The Ukraine war is not the end of Donald Trump

Richard Nixon’s “madman theory” of international relations is so vivid and famous as to obscure its ultimate failure. As early as 1968, the soon-to-be US president hoped to extract concessions from North Vietnam by hinting that he “might do anything” with America’s nuclear arsenal. So shaken was the enemy by this threat that it fought on for five more years and took another 20,000 or so US lives along the way. Madman? Quite.

And so this column does not argue that erring on the side of aggression is the right thing in foreign policy. Those who would take liberties with the US are not always and everywhere deterred by the presence of a volatile hothead in the White House. The question, rather, is what American voters think. To judge by the 56 per cent who see President Joe Biden as “not tough enough” with Russia, the door seems open to a brusquer kind of US leader.

The Ukraine crisis is not the end of Donald Trump. Liberals are right to bring up his past flirtations with the Kremlin, but they overrate the harm it will do to his electoral viability. For one thing, few western leaders this century have a proud record on Russia. Biden belonged to a White House that “reset” relations with Moscow after its invasion of Georgia in 2008. His former boss, Barack Obama, laughed away the notion of the Kremlin as America’s principal threat. The best that can be said about that administration’s Russia policy is that it has aged better than Angela Merkel’s. Trump is damaged by his record, yes, but not uniquely or even especially so.

The other problem with invoking his past is selective quotation. Yes, Trump flattered foreign strongmen. But he also threatened them. His world view has always been a dog’s breakfast of contradictions: praise for tyrants, but also a sense of macho competition with them; avoidance of foreign military burdens, but also a horror of anything that smells of weakness or retreat. His handling of North Korea’s Kim Jong Un alternated between fatherly affection and impatience to nuke him off the planet. In 2017, he enforced Obama’s red line against the use of chemical weapons in Syria — unlike Obama.

Trump, in short, meets the definition of strategic “madness”. He believes a US leader must be pugnacious and even reckless to keep the global peace. It is a belief that lacks nuance. It is likely a rationalisation of what are just his own uncontrollable instincts. But it also has a surface plausibility now that it didn’t just a few months ago.
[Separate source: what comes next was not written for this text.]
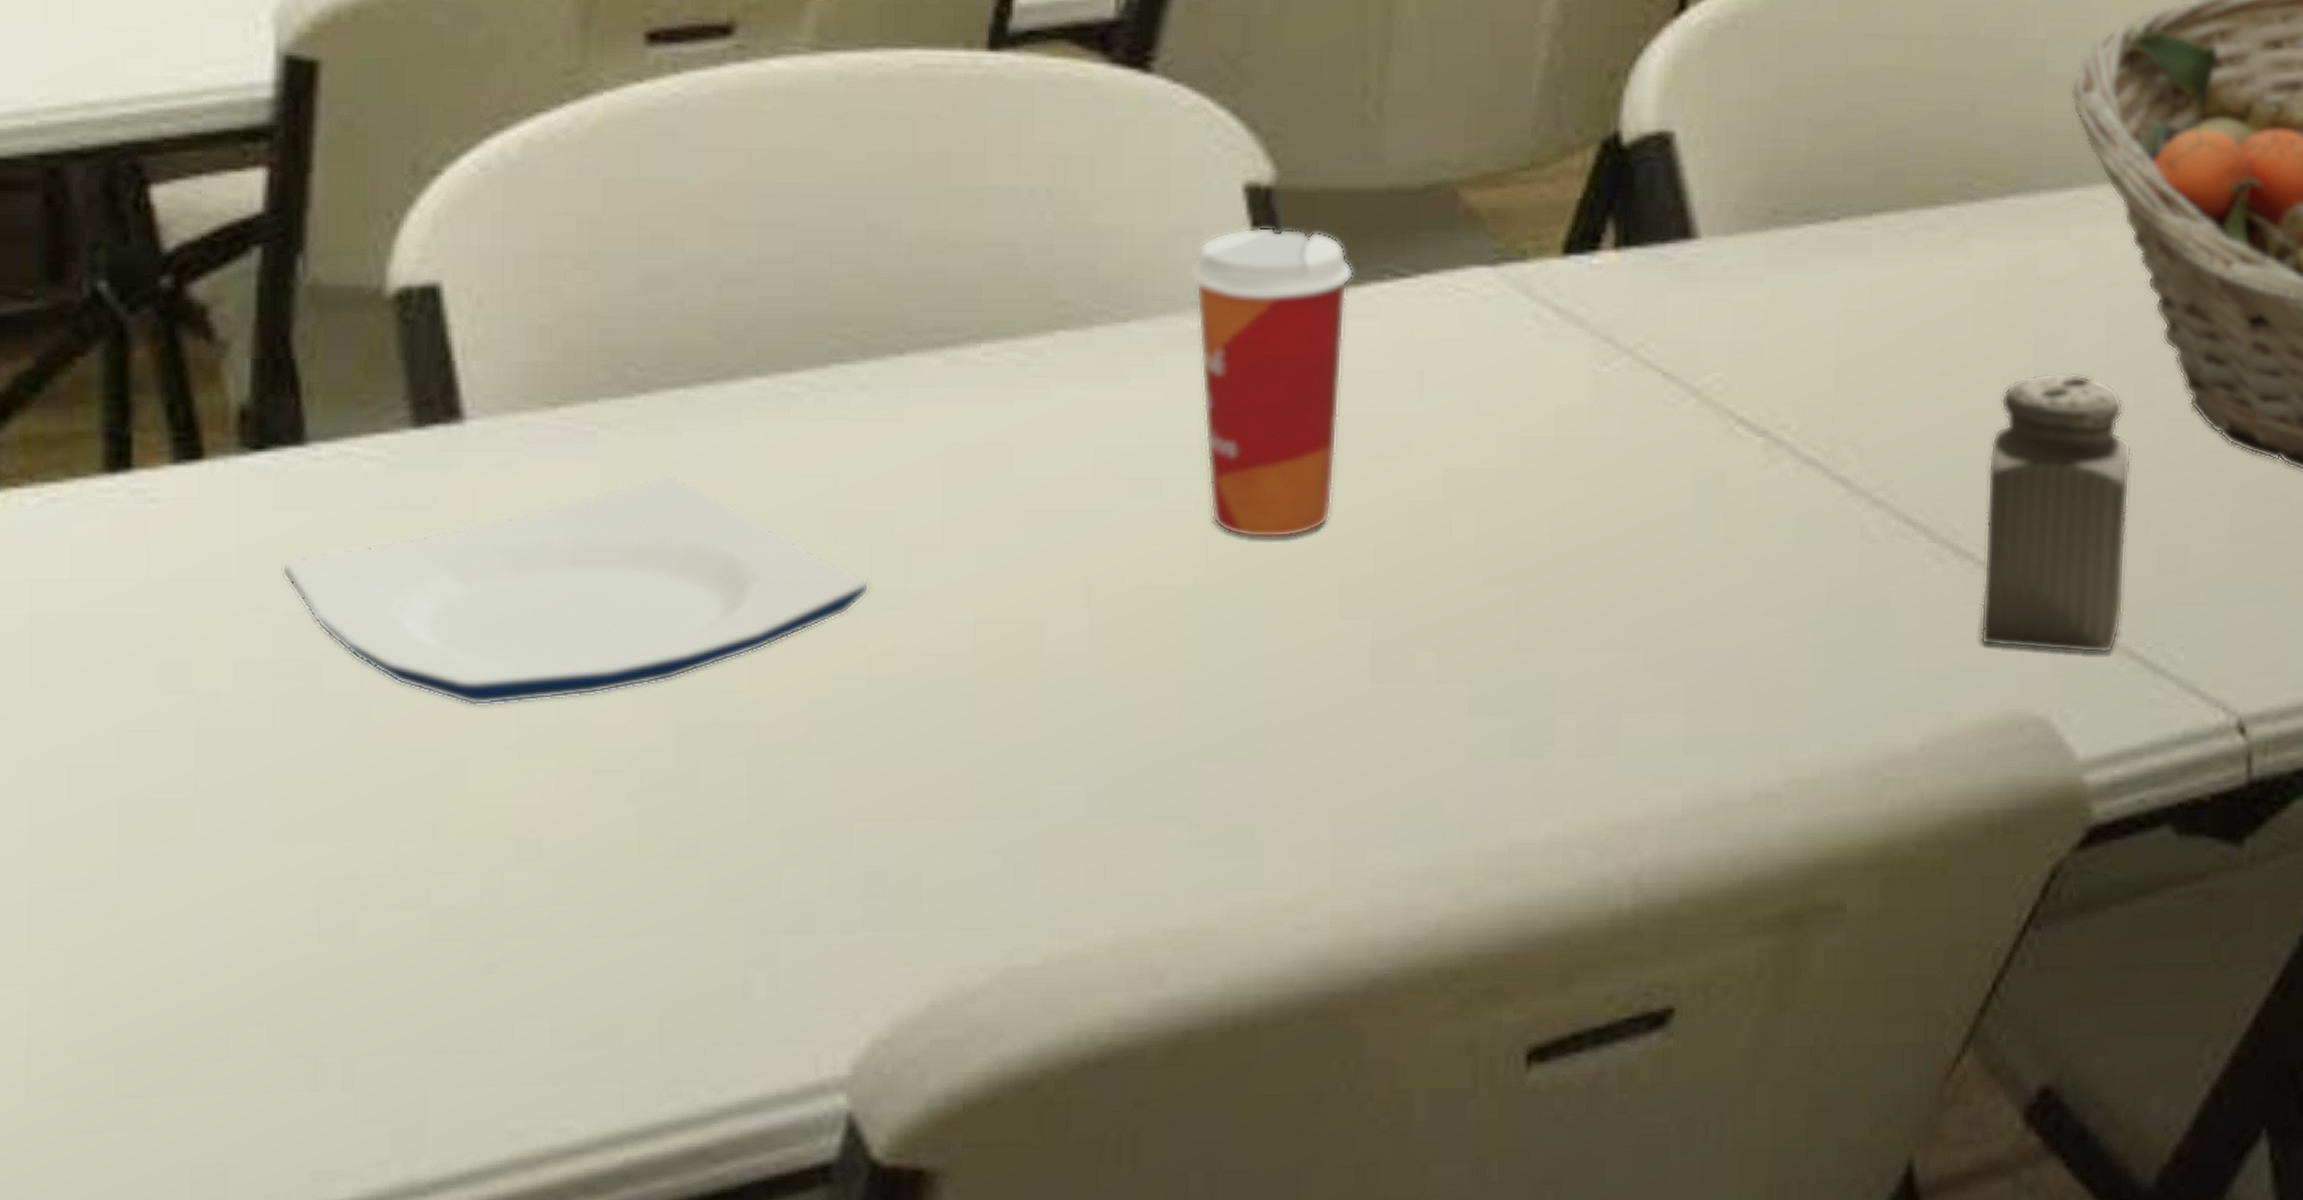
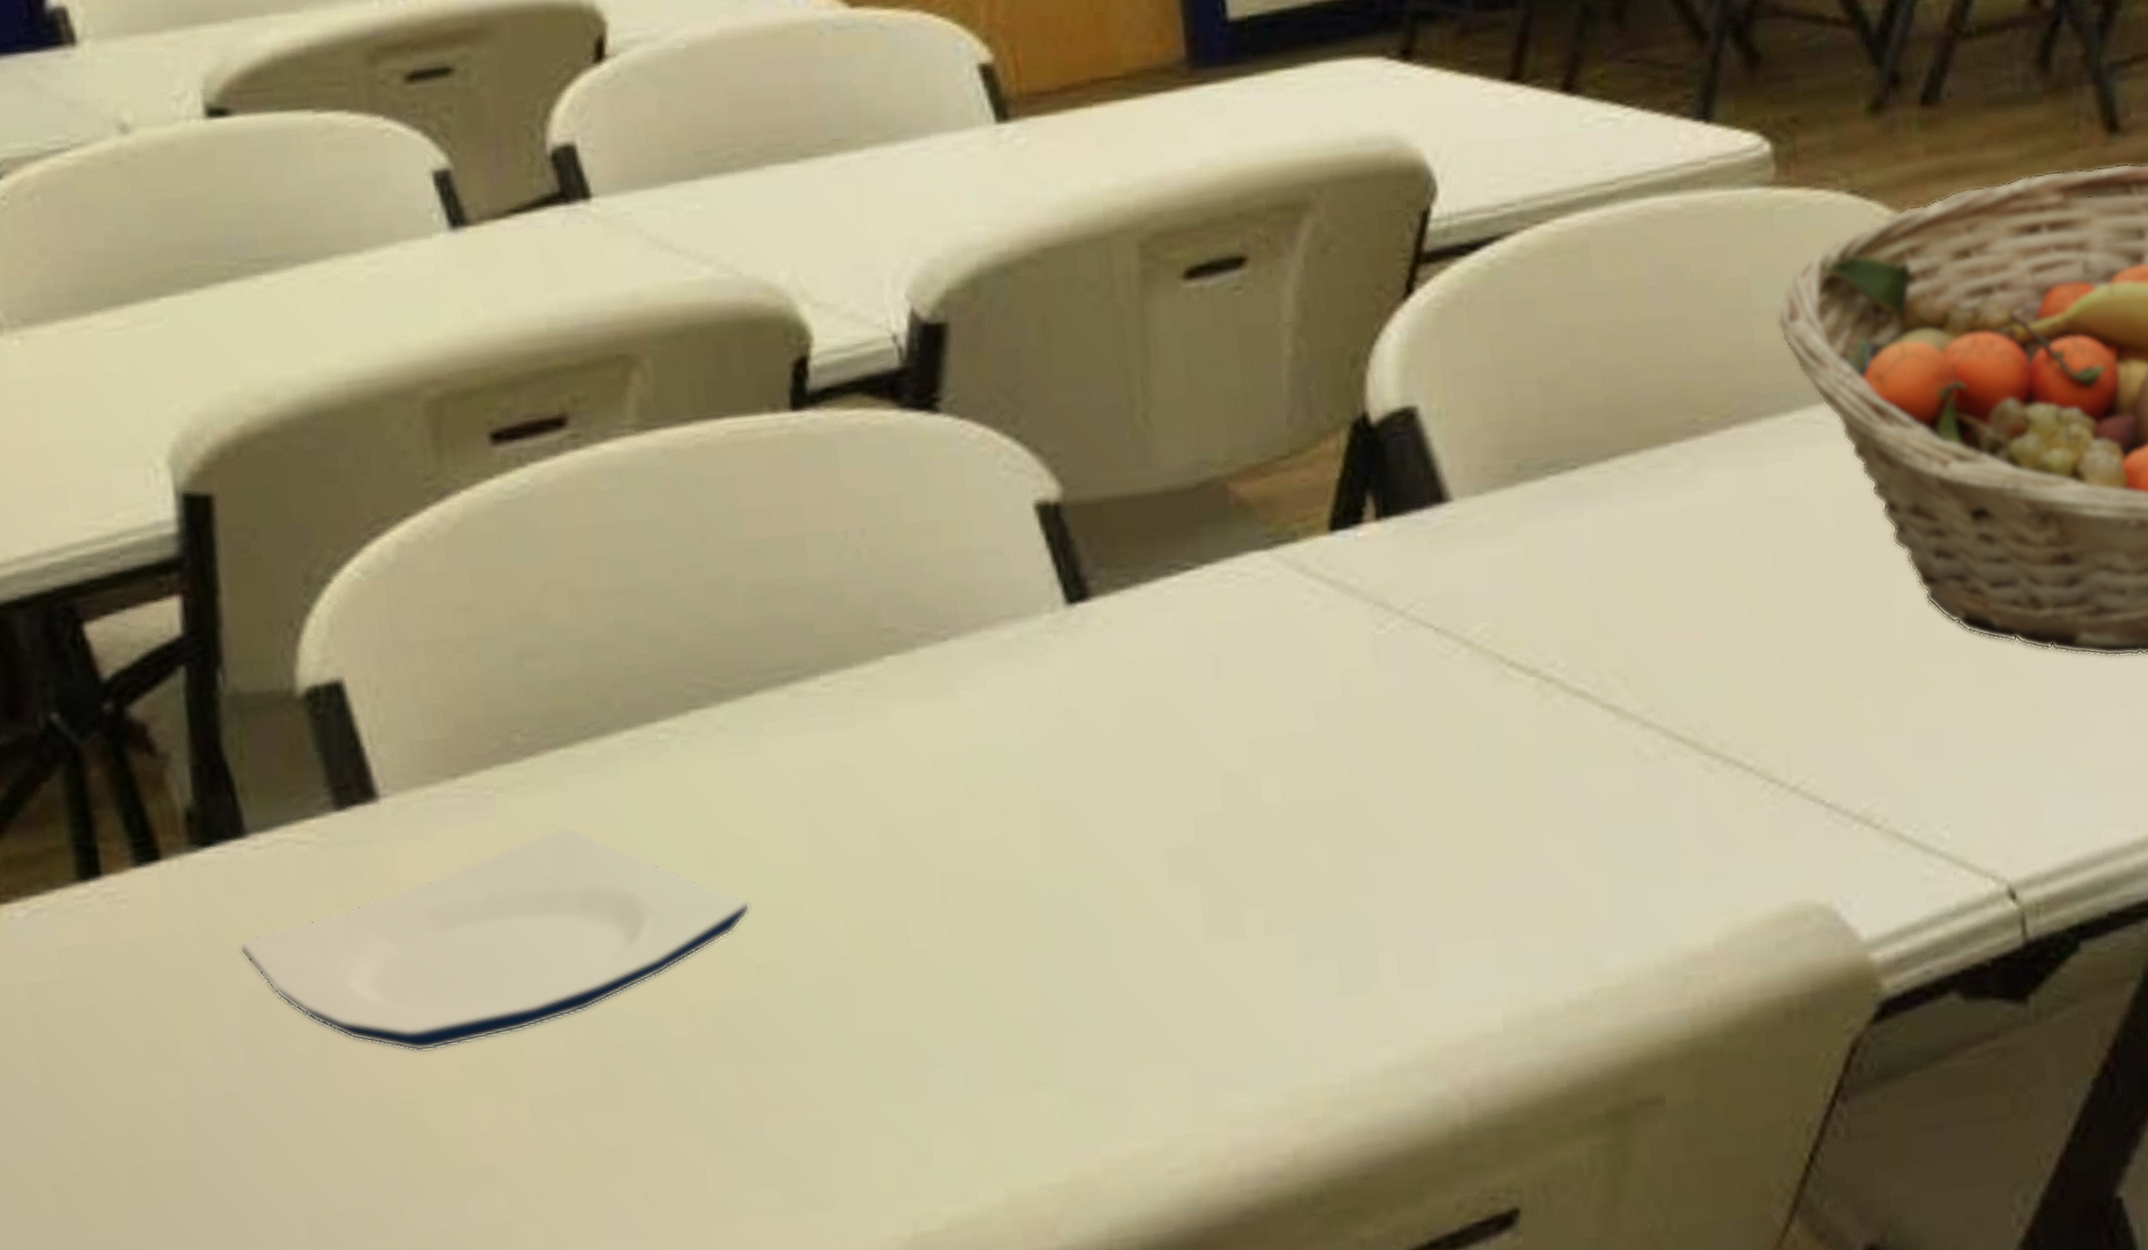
paper cup: present [1189,227,1353,538] -> none [995,538,1151,824]
salt shaker: present [1980,372,2132,653] -> none [1744,583,1888,845]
Were he taking Biden on in an election now, imagine the lines of attack at his disposal. Should a US president really wait for Russia to invade a country before imposing sanctions? Should he state up front (via tweet, no less) what he is not willing to do for Ukraine? What happened to strategic ambiguity? And why is Trump the only US leader elected this century on whose watch Vladimir Putin has not attacked a neighbour?

You need not be moved by these questions (or think Trump has the moral standing to pose them) to sense that swing voters might be. Since the end of the cold war, Americans have elected presidents who overcorrect the foreign policy of their predecessor. Biden broke with Trump’s unilateralist chauvinism, which broke with Obama’s “leading from behind”, which broke with George W Bush’s military over-reach. It is easy to imagine the popular view setting in by 2024 that Biden, for all his deft co-ordination with allies, is too conventional a leader for an era of brutes. The pendular logic of politics would then set the stage for Trump, or someone like him.

Seen from this angle, Biden’s supposed gaffe last weekend, in which he seemed to endorse regime change in Moscow, was nothing of the sort. It introduced an element of chaos into an administration that can be orthodox to a fault. There is such a thing as reckless caution. There is such a thing as inflammatory emollience.

This month, without so much as notifying Washington, the UAE received Syrian leader Bashar al-Assad on an official visit. Elsewhere in the region, Saudi crown prince Mohammed bin Salman said he did not care what Biden thinks. Small omens, yes, but throw in last year’s fiasco in Afghanistan and a deft Republican could spin a tale of the US as a pushover under present management.

Even the Ukraine crisis, if it drags on, will be reframed as less a case of Biden’s sure touch than of American helplessness and Russian impunity. What often does for a politician is not new facts but a new interpretation of existing facts. A country that tires of Biden the careful diplomat will pine for a leader who “might do anything”.